2. Das cusanische Gottesbild: Innertrinitarische Relationalität
Die Basis für sein relationales Grundverständnis von Sein als Einheit in Verschiedenheit findet Cusanus in der trinitarischenGrundstruktur des vorherrschenden christlichen Gottesverständnisses, wie er es schon in seinem ersten großen philosophischen Hauptwerk, der docta ignorantia, entwickelt: Die Dreieinigkeit von Gott-Vater, dem Sohn Jesus Christus und dem Heiligen Geist verweist in den Augen des Cusaners darauf, dass der Gedanke der Dreiheit in der Einheit wesentlich ist und so alles übersteigt: Denn Einheit (unitas), Gleichheit (aequalitas) und Verknüpfung (connexio) sind dasselbe in der wahren und ursprünglichen Bedeutung des Wortes: Dieses, Das, Dasselbe - unitas, iditas, identitas; wobei
„[d]ieses Selbe nämlich, welches Das genannt wird, [...] auf das Erste bezogen [wird]; was aber Dasselbe genannt wird, verknüpft und verbindet das Bezogene zum Ersten.“ [2]. Nicht nur sind Vater und Sohn in einer gemeinsamen Natur miteinander verbunden, sondern sie können auch als Einsehendes, Einsichtiges und Einsehen (intelligens, intelligibile und intelligere) oder Ungeteiltheit, Unterschiedenheit und Verknüpfung (indivisio, discretio_ _und connexio) gelesen werden. Daher gilt: Gott ist als Vater oder Zeugender die Einheit, als Gleichheit der Einheit ist er Gezeugter oder Sohn und als Verknüpfung und Liebe Heiliger Geist [3]. Obwohl auch schon im Spätmittealter von Albertus Magnus angedacht, gewinnt das im Einen eingeschlossene Verhältnis von Identität, Differenz und ihrer Relation im Cusanischen Denken noch einmal deutlich an Relevanz. Aus seinen frühen philosophisch-theologischen Schriften gewinnt man dabei zunächst den Eindruck, dass Cusanus meinte, Gott im Begriff des Zusammenfalls der Gegensätze, der fassen zu können. Cusanus’ Argumentation zufolge verliert nämlich das berühmte aristotelische tertium non datur [4] im Unendlichen seine Gültigkeit. Die Methoden spekulativer Mathematik und hypothetischer Deduktion nutzend zeigt er sowohl eine Vorgängigkeit der Identität vor der Differenz als auch [5], wie das Anwachsen entgegengesetzter Eigenheiten bis an die Grenzen ihres Vermögens deren konstitutive Einheit erkennen lässt: Das Größte und das Kleinste, die ins Unendliche gedachten geometrischen Formen von Kreis und Gerade koinzidieren aufgrund der gemeinsamen Teilhabe am quale des Infiniten; i.e. nicht, weil sie im Unendlichen ihre Identität verlieren, sondern weil in der vollkommenen Verwirklichung aller Möglichkeiten das Trennende aufgehoben wird [6].

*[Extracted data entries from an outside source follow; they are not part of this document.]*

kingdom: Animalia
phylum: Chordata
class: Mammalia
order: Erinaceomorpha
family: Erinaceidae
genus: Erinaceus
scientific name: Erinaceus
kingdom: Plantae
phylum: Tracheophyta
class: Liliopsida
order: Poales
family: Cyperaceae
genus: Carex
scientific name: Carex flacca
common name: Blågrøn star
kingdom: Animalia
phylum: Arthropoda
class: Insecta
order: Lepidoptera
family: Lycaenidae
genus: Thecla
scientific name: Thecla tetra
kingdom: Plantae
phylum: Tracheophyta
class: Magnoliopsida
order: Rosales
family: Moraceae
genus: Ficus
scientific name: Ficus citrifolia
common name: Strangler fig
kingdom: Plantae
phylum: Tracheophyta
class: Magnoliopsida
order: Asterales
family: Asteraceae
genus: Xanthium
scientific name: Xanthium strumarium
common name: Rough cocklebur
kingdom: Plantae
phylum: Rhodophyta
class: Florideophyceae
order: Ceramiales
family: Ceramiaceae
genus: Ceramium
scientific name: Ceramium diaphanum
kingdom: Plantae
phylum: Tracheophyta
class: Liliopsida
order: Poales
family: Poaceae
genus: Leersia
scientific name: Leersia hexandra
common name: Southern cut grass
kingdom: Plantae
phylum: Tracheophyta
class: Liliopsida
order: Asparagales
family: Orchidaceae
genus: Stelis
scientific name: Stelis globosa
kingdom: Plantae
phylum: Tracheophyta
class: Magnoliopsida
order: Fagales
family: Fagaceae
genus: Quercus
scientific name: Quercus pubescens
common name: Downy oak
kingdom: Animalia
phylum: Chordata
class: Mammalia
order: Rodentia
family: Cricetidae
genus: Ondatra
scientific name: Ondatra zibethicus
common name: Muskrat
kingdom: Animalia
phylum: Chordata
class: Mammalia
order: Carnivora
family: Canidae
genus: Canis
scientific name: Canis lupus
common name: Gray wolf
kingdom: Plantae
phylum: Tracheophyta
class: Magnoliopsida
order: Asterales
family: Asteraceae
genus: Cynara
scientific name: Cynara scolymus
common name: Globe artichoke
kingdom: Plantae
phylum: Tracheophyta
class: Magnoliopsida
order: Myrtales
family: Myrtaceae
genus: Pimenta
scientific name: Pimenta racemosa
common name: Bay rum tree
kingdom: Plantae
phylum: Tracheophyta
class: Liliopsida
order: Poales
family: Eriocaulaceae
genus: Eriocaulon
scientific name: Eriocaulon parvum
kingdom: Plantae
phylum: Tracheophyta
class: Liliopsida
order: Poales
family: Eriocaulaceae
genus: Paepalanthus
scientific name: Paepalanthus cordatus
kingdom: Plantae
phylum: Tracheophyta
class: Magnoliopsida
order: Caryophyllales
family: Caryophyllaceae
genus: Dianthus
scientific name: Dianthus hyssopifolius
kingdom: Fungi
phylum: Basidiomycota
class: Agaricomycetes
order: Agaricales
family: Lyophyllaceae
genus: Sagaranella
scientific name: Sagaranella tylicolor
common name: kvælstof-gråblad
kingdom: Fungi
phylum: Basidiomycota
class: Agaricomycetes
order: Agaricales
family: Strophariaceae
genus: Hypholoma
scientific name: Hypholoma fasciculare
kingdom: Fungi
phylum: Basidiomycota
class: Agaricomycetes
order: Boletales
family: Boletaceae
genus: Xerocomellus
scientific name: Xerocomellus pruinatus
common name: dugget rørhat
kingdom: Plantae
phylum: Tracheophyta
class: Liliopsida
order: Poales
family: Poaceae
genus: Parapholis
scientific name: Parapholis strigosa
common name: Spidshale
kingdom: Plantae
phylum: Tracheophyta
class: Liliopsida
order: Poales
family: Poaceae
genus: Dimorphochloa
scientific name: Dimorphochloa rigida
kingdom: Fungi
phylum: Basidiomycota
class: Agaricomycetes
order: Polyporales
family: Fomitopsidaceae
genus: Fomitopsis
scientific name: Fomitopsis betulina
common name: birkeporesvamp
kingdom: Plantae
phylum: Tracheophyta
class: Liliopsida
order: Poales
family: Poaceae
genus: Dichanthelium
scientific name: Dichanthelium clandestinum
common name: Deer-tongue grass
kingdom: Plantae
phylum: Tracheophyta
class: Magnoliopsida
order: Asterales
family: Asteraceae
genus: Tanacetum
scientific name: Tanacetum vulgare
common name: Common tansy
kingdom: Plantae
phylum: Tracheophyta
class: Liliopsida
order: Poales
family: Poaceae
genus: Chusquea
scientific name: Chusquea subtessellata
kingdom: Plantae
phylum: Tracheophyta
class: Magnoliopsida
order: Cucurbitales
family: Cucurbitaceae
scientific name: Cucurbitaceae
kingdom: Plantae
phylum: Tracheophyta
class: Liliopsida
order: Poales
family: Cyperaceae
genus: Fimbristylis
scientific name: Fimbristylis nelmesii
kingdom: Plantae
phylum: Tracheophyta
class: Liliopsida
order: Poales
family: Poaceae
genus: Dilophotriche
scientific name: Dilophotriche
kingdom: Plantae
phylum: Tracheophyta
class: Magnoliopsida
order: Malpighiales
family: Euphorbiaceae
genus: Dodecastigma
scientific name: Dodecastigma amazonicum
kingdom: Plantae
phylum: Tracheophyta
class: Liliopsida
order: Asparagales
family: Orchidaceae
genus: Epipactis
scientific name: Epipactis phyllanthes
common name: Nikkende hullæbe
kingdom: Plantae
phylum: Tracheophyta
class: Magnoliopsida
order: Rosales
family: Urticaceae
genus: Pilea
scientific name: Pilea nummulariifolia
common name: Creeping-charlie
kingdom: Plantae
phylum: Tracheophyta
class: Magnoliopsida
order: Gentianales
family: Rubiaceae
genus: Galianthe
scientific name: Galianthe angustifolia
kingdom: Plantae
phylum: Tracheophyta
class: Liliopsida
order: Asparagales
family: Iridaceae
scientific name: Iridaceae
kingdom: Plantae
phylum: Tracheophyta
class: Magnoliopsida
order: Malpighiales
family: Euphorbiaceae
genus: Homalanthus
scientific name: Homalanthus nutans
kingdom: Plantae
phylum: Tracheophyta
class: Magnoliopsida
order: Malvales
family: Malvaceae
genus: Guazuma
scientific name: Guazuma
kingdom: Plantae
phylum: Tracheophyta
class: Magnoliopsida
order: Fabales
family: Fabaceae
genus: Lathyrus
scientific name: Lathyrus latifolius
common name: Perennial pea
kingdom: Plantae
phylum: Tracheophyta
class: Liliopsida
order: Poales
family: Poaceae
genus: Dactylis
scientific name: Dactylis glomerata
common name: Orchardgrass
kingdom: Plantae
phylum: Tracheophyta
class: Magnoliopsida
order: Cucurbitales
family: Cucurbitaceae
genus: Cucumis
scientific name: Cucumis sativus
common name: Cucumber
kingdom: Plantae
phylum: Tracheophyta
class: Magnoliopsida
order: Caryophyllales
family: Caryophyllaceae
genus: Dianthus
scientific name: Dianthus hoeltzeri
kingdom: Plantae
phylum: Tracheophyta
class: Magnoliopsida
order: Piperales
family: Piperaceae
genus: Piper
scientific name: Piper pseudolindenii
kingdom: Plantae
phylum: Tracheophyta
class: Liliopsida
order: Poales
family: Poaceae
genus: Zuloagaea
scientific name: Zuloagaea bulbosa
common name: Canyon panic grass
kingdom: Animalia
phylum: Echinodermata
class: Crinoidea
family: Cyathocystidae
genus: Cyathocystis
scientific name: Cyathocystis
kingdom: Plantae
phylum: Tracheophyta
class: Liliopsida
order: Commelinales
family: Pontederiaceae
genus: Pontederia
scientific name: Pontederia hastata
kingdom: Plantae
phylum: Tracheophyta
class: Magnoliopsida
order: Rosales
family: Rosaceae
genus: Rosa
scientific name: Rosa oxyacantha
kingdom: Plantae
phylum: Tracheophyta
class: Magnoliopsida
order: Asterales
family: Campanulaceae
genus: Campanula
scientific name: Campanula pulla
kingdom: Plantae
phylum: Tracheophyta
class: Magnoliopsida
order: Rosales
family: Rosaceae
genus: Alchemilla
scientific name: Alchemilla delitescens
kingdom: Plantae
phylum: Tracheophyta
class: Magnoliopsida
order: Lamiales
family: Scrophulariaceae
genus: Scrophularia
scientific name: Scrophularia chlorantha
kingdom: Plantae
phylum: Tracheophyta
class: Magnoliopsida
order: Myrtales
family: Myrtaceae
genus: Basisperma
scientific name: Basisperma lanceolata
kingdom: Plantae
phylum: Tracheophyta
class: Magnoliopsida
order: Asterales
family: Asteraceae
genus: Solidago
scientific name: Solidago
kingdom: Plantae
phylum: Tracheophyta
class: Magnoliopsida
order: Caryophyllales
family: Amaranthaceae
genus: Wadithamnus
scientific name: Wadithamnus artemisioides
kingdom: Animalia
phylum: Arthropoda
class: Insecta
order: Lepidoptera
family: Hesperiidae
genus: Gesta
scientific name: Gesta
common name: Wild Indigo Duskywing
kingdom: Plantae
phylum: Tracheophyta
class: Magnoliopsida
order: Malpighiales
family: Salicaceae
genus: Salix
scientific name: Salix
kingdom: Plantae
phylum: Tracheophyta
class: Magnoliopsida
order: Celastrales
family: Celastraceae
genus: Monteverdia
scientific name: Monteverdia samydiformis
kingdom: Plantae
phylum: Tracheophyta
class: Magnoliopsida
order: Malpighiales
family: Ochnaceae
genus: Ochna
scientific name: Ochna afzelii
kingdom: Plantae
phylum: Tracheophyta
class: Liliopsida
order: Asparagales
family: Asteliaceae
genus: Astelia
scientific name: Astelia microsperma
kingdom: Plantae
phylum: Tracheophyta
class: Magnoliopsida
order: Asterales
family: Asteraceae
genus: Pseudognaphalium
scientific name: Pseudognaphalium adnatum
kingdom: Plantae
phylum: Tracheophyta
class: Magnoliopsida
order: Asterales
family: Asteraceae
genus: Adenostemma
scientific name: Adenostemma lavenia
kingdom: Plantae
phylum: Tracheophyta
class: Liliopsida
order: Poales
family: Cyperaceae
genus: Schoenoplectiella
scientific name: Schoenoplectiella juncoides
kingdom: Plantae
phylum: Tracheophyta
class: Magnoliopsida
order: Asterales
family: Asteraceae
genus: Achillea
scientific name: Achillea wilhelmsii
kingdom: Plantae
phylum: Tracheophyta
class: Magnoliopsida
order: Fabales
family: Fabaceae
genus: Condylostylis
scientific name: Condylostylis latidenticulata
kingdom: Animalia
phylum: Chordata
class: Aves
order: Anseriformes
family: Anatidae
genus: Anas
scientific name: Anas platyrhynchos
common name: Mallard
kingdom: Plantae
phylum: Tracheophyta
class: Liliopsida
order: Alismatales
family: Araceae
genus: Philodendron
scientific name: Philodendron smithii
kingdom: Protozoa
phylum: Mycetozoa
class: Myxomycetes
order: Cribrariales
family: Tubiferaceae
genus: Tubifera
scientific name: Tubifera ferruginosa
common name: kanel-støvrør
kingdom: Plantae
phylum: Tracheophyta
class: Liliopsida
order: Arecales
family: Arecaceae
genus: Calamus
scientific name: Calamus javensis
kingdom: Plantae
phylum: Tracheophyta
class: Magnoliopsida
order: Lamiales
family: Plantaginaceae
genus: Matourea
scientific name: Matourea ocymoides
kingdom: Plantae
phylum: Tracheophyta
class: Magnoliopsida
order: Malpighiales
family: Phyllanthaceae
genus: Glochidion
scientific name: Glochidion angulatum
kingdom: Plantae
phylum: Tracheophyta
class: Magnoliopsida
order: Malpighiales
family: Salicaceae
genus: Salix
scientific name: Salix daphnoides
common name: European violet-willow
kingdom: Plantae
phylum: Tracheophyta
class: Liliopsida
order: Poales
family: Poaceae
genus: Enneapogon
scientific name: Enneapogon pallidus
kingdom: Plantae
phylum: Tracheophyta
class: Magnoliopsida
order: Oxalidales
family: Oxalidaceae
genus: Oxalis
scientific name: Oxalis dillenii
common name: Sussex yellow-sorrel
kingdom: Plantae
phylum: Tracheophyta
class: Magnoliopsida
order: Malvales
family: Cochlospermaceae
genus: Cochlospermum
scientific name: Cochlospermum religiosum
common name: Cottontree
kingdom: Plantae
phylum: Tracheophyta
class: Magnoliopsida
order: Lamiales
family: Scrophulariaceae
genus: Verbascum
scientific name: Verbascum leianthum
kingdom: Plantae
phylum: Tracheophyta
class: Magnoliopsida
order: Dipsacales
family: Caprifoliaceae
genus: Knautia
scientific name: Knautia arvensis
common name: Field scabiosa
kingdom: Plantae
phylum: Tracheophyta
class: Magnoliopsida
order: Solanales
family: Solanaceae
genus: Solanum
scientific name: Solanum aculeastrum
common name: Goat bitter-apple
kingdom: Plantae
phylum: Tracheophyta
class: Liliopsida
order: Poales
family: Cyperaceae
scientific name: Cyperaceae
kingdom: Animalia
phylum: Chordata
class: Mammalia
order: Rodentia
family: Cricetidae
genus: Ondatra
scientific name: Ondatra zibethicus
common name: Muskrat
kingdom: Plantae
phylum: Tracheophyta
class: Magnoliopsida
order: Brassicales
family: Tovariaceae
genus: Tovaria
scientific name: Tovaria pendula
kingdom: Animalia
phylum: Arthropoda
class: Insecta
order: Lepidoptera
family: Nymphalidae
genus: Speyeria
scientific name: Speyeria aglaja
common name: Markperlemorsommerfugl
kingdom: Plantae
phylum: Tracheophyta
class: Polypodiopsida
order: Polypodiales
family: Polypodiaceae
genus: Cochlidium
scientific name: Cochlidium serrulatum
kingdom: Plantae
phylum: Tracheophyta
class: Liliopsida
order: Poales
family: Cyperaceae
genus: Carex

Cusanus fortschreitende Überlegungen zu diesem Thema zeigen, dass er sich der Widersprüche auf logisch-rationaler Ebene, in die er sich verwickeln musste (die absolute Wahrheit ist auch für den _intellectus _nicht einsehbar) durchaus bewusst war. Er sucht daher in seinem Spätwerk seine philosophisch-theologischen Reflexionen über die Natur Gottes noch einmal im Begriff des Nicht-Anderen, des non-aliud, zu erfassen, in dessen relationalem Verweisungscharakter des Anderen auf das Nicht-Andere sich die Relation selbst als Bild des Absoluten erweist: Damit bekommt der Kardinal endlich das Problem zu fassen: zwar bedient er sich immer noch einer Sprache , die wesentlich an den Bedürfnissen einer Substanzontologie ausgerichtet ist, vermag es aber über den Terminus non-aliud endlich, den relationalen Verweisungscharakter des Anderen auf das Nicht-Andere zu verbalisieren und somit die Relation als Bild des Absoluten in einer Begrifflichkeit einzufangen: Als umfassende Ganzheit, die Negativität und Positivität in sich einschließt, wird er zum Ausdruck eines Gottes, der auch die transzendentale Bedingung jedweder Selbstidentität ist [7]. In einer letzten Denkbewegung wird damit auch die göttliche Schaffenskraft als movens für alle Differenz im Seienden entfaltet. Sie ist die Voraus-Setzung für alle alteritas, die in der Welt ausgefaltet wird, während Gott selbst alles ohne Andersheit in sich einfaltet [8]. Es ist dieser Koinzidenzgedanke, der als Komplementärbegriff nur unter Zuhilfenahme des aliud, nicht aber mit alteritas gedacht werden kann, der „die Omnipotenz Gottes als eine Koinzidenz von Möglichkeit und Wirklichkeit [erläutert].“ [9].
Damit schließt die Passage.